Что сделать
1. Как в двух предложениях кратко изложить текст о неореализме?
2. Можете продолжить текст о неореализме, начав сразу после его последнего предложения?

Текст страницы
━━━━━━━━━━
Таким образом, неореализм есть прежде всего онтологическая позиция, и лишь во вторую очередь — позиция эстетическая. Поэтому использование его технических приемов в качестве некоего рецепта вовсе не гарантирует его непременного воссоздания. Свидетельством тому служит быстрый упадок американского неореализма. И даже в Италии далеко не все фильмы без актеров, построенные на уличном происшествии и снятые на натуре, оказываются лучше традиционных и зрелищных мелодрам. И наоборот, можно назвать неореалистическим такой фильм, как «Хроника любви» Микельанджело Антониони, ибо, несмотря на профессионализм актеров, произвольный характер интриги и полицейского сюжета, роскошь некоторых декораций и барочные костюмы героини, режиссер не прибегает к экспрессионизму, который был бы внешним по отношению к персонажам; он строит все свои расчеты на их образе жизни, их манере плакать, ходить и смеяться. Они оказываются в ловушке интриги, подобно лабораторным крысам, которых заставляют бегать по лабиринту.

Предвижу возражения, основанные на разнообразии стилей лучших итальянских кинематографистов. Знаю также, сколь им не нравится самый термин «неореализм». Насколько мне известно, только Дзаваттини не стыдится признавать свою принадлежность к неореализму. А большинство отрицает само существование новой реалистической итальянской школы, которая охватывала бы их всех. Но это лишь реакция творческих деятелей против критиков. Будучи художником, режиссер в значительно большей степени осознает свои отличия, нежели общие черты, роднящие его с другими. Понятие неореализма было наброшено, подобно сети, на всю итальянскую послевоенную кинематографию; теперь каждый пытается высвободиться из силков, в которых его пытаются удержать. Несмотря на эту естественную реакцию, преимущество которой состоит в том, что она заставляет нас всякий раз задуматься над слишком удобной критической классификацией, мне тем не менее кажется, что имеется достаточно веских оснований ее сохранить, даже вопреки самым заинтересованным лицам.
━━━━━━━━━━
Исходные данные
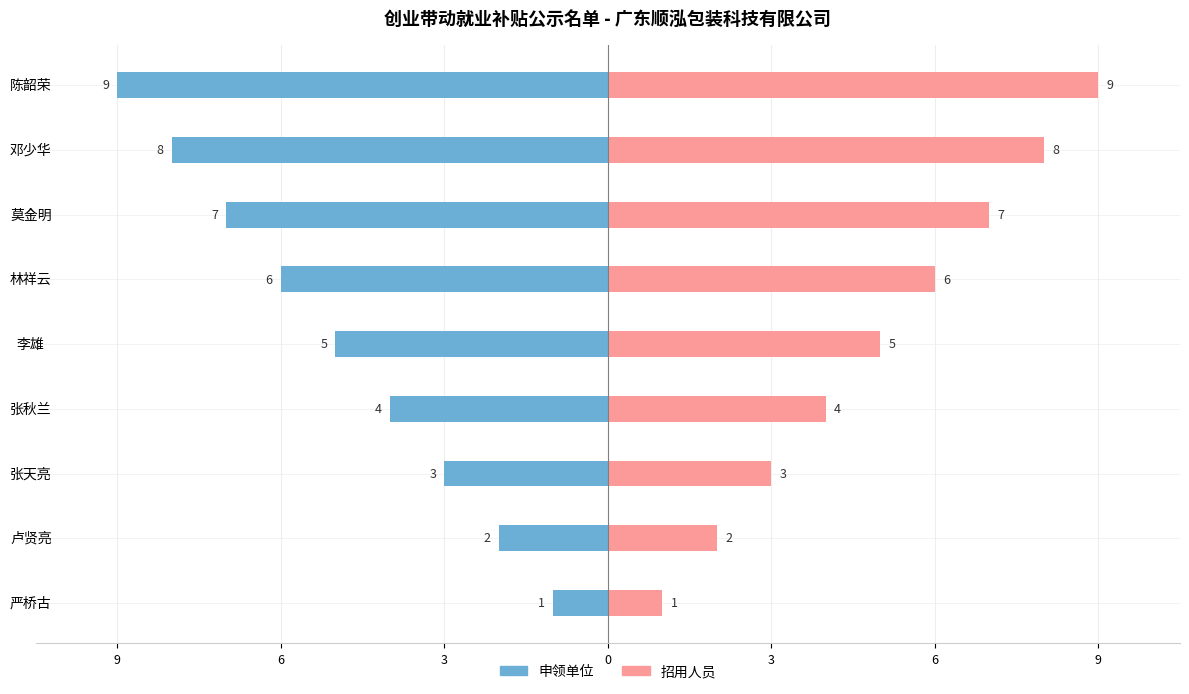

What is the greatest value displayed?

9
━━━━━━━━━━
Ответы к заданиям
1. Неореализм прежде всего онтологическая и лишь во вторую очередь эстетическая позиция, поэтому его технические приемы не гарантируют результата, а неореалистическим можно назвать даже фильм с профессиональными актерами, такой как «Хроника любви» Антониони. Хотя большинство итальянских кинематографистов не любят термин «неореализм» и отрицают существование общей школы, в тексте утверждается, что есть веские основания это понятие сохранить.

2.
На первый поверхностный взгляд может, разумеется, показаться, что приведенное выше краткое определение неореализма опровергается творчеством Латтуады, отличающимся расчетливым и утонченно архитектурным видением, или барочной безудержностью и романтическим красноречием Де Сантиса, или изысканной театральностью Висконти, который выстраивает самую вульгарную действительность, словно мизансцену оперы или классической трагедии. Подобные эпитеты общи и спорны, если рассматривать их в свете других возможных эпитетов, которые подтверждали бы существование формальных различий и стилистических противоречий. Упомянутые три режиссера столь же отличаются друг от друга, как и от Де Сики. Тем не менее их общее родство очевидно, если присмотреться к ним издали, особенно если перестать их сравнивать между собой и обратиться к американскому, французскому или советскому кинематографу.

Дело в том, что неореализм не существует обязательно в чистом виде и его можно представить себе в сочетании с другими эстетическими тенденциями.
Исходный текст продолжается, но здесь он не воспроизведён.